Он погрозил пальцем.
— Наияснейший пан, всего лучше не мешаться в это дело; супруги поссорятся и помирятся, — сказал Тизенгауз.
— И нужно ей было этого подканцлера! — продолжал король. — Теперь от него не отделаешься. Тяжело ей будет с ним жить. Я отсоветовал; да, верно, он пустил в ход какое-нибудь колдовство или чары. Ведь у него от первого брака уже взрослые сыновья, а она свежа, как роза.
Тизенгауз усмехнулся. Разговор кончился. Пришли известия с границ, что Хмель, несмотря на присягу в верности, договаривается с турком о переходе всей Украины в его подданство. Но в Варшаве не все в то время верили в грозное значение казачества; большая часть относилась к нему легко. Все выливалось в одном выражении: «хлопы», — как будто оно означало слабость, а не силу.
Называли запорожцев варварами, и были правы, конечно; но это варварство соединялось с инстинктом, коварством, хитростью, присущими только диким народам. Борьба с казачеством уподоблялась поединку искусного бойца с невежественным силачом, причем дерущийся по правилам должен был оказаться побежденным, так как его противник знать не хотел никаких правил. Все движения были неожиданными, — оттого и отражать их было трудно.
Вечером король должен был отправиться к жене, отдыхавшей после многочисленных аудиенций.
Надо было решить множество дел.

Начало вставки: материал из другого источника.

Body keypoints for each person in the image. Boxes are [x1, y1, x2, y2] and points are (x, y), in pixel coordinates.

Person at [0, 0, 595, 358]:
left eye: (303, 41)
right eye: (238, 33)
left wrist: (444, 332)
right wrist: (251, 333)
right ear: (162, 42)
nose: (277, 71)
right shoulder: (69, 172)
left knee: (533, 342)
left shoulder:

Кроме устной инструкции, Ян Казимир получал иногда целый список вакансий, которые должен был раздать так, а не иначе.
Почти не проходило дня, чтоб не получалось известия о смерти какого-нибудь епископа, каштеляна, воеводы, а одновременно с нею к королеве являлись с приношениями по меньшей мере трое искателей.
Мария Людвика не делала тайны из того, что ей обещали. И в этот раз у ней были поручения для короля. Два епископства пустовали, имелось несколько нерозданных воеводств.
Покончив с этими инструкциями, встречавшими иногда робкую оппозицию, королева завела речь о Радзивиллах, о Любомирских, а от них перешла к Казановской.
— Боюсь, — заметила она, — что подканцлер, который так много ожидал от женитьбы, обманется в своих ожиданиях… Казановская своевольна, хочет все забрать в свои руки.
— Да ведь все и принадлежит ей, — с живостью возразил король.
— О, ты всегда ее защищаешь, — перебила Мария Людвика, — зачем же она выходила за него?